Quella che un tempo era la culla della civiltà, dove in ogni angolo del paese si contemplavano i resti di una cultura millenaria, frutto di diverse dominazioni (fenici, civiltà mesopotamiche, romani, arabi, mongoli e ottomani), ora è solo un cumulo di polvere. Ti si attacca dappertutto e te la porti addosso per giorni. Da sud verso nord, percorrendo la M5 International Damascus-Aleppo highway, dopo aver ottenuto finalmente le autorizzazioni per lasciare Damasco lo scenario è sempre uguale.

Villaggi e città fantasma appaiono in una processione senza fine dove non scorgiamo anima viva ma solo tanti check point governativi nel nostro percorso verso Homs, Hama e la provincia orientale di Idlib. Incontriamo Maarret Annoman e Sarakeb, i maggiori centri dell’area completamente rasi al suolo durante i sanguinosi scontri fra esercito siriano e ribelli. Il passaggio di un convoglio di aiuti umanitari russi, scortato di tutto punto da mezzi militari, spezza la monotonia di quel paesaggio spettrale.

Il rischio che siano sottostimate le vittime della guerra siriana

Dinnanzi alle immagini di una delle più gravi catastrofi umanitarie commesse dall’uomo, ti chiedi se non siano stimate per difetto le 500mila vittime di dodici anni di combattimenti. E là dove non ha potuto la guerra, è arrivato il terremoto facendo nuove vittime, 6mila 500 quelle accertate. Entrando ad Hama, i bambini che giocano fra i detriti del palazzo crollato nei 90 secondi di sisma, durante i quali 44 persone hanno perso la vita, ci corrono incontro e ci salutano. Gli occhi vivaci e sorridenti di Jamila, 4 anni appena, illuminano il viso della piccola annerito dalla polvere delle macerie. Per lei e per i suoi coetanei nessun parco giochi ad Hama e nelle città trasformate in teatri di guerra. «Il conflitto ha negato loro la libertà di vivere un’infanzia normale, come quella di tutti gli altri bambini- spiega Ahmed, un operatore umanitario-. Vivono nella miseria, non hanno nulla e sono sempre alla ricerca di qualcosa, di soldi. A volte penso che sarebbe stato meglio per loro morire sotto i bombardamenti», è l’amarissima conclusione.

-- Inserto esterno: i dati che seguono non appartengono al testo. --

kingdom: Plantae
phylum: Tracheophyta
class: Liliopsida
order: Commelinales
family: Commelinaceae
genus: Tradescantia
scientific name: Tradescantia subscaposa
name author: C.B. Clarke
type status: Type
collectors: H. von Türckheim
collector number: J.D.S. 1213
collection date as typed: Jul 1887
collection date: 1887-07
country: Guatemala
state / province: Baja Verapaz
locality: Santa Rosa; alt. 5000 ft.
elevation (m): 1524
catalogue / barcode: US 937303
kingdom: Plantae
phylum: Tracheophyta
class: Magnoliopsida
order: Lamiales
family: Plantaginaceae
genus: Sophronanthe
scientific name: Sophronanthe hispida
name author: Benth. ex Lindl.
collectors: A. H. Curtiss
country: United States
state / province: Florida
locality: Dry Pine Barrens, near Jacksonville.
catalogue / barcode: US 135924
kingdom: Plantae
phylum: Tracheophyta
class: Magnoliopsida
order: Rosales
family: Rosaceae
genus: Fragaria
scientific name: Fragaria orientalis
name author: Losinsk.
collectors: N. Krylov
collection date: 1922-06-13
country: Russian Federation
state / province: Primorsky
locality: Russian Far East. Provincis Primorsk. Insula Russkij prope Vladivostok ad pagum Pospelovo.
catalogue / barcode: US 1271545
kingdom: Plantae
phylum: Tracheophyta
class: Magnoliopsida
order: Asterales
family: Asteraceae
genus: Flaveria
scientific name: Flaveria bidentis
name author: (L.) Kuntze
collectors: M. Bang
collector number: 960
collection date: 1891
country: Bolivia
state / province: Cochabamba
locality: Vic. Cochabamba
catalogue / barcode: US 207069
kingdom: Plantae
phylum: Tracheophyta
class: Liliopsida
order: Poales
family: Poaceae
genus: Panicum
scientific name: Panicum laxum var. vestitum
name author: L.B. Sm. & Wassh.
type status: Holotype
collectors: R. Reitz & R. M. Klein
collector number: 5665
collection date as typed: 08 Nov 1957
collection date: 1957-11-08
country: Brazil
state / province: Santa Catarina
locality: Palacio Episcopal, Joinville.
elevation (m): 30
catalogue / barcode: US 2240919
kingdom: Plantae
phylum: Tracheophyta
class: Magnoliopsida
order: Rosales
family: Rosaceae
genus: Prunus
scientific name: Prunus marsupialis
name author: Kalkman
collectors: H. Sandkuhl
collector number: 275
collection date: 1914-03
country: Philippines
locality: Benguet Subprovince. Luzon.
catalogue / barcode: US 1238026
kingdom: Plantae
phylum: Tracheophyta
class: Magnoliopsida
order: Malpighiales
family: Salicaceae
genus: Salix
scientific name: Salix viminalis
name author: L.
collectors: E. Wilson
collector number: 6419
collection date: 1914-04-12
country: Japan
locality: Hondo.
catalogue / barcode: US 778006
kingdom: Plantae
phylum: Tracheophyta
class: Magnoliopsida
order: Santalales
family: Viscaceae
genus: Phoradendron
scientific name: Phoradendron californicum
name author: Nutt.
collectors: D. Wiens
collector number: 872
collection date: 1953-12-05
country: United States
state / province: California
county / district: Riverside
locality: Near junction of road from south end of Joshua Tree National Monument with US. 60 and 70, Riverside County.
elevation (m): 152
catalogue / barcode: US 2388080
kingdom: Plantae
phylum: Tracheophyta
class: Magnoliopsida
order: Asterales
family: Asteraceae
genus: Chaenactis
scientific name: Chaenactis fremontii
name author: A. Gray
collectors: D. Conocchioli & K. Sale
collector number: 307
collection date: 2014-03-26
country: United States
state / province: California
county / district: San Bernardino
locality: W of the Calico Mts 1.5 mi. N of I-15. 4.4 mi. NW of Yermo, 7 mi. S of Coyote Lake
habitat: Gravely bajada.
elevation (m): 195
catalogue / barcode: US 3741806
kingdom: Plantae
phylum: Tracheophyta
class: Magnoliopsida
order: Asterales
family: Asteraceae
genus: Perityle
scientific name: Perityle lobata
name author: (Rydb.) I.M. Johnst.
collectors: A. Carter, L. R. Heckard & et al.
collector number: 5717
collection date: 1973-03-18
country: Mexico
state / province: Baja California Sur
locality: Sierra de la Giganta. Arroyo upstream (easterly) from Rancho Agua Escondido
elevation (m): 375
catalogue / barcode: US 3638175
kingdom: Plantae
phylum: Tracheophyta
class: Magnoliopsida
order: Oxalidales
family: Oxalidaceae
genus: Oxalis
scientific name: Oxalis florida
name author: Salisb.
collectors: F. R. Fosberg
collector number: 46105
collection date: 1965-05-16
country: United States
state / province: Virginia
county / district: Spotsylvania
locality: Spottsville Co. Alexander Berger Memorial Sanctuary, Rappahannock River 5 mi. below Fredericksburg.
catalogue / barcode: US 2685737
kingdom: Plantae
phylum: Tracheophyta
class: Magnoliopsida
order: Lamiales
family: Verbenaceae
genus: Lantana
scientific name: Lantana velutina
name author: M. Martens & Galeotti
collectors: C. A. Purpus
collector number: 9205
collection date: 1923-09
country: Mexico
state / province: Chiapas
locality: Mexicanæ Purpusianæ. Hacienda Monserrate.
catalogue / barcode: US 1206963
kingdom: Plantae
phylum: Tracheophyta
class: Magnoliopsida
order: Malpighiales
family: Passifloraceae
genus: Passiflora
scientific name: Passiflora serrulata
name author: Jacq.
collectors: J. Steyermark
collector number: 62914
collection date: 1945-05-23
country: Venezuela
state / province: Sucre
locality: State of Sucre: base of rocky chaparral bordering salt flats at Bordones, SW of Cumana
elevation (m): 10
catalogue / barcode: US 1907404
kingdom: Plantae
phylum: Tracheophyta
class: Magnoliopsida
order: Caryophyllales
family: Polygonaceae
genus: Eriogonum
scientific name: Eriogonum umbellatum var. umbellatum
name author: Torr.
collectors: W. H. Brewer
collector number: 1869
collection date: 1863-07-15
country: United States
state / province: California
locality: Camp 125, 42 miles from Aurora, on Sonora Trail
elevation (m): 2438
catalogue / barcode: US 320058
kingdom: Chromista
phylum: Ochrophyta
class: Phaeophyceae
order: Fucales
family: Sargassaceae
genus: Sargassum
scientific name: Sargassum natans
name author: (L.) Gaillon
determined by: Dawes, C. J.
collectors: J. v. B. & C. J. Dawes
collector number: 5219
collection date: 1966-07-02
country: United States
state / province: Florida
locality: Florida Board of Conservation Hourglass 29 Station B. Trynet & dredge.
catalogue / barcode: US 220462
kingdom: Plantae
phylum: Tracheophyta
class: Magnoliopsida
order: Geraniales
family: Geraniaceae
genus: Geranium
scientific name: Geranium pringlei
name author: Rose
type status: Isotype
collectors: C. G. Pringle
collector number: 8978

Alla fine, distribuiamo quello che abbiamo in auto e il loro el shukr, per un attimo ci distoglie dagli orrori che incontriamo nel nostro lungo cammino. Ad Hama, Abdurazak, un uomo di quarantacinque anni, è riuscito a portare in salvo i suoi familiari rimasti imprigionati per otto ore al quarto piano dell’edificio, dopo che la scala di accesso era venuta giù.

La furia del terremoto a Jebleh

Lasciamo la città, la nostra prossima destinazione è Jebleh a una ventina di chilometri da Latakia, sede di una base dell’aeronautica russa. Qui la furia del terremoto ha causato il crollo di 39 edifici e 314 vittime, mentre in tutta la provincia sono 805 le persone uccise dal cataclisma.

FOTO - Marzo 2023 - A Jebleh, 20 km da Latakia (Siria)
FOTO – Marzo 2023, A Jebleh, 20 km da Latakia (Siria)
«La maggior parte dei terremotati ha trovato ospitalità nelle scuole messe a disposizione dal ministero dell’Istruzione – chiarisce Jibran, responsabile di Terre del Hommes Italia a Latakia – ma dopo la seconda forte scossa, hanno preferito unirsi a chi non ha mai lasciato la strada». Samira è una di loro, la incontriamo davanti alle macerie del suo appartamento in un immobile di cinque piani. Piange e si dispera per la morte del nipotino di cinque anni, ci mostra una sua foto in compagnia del fratellino, che si è miracolosamente salvato, ma gli hanno dovuto amputare un braccio. Tutti qui vogliono raccontarti quello che hanno sopportato e il mantra è sempre lo stesso: «non ci bastavano i dodici anni di guerra, pure questa disgrazia doveva capitarci».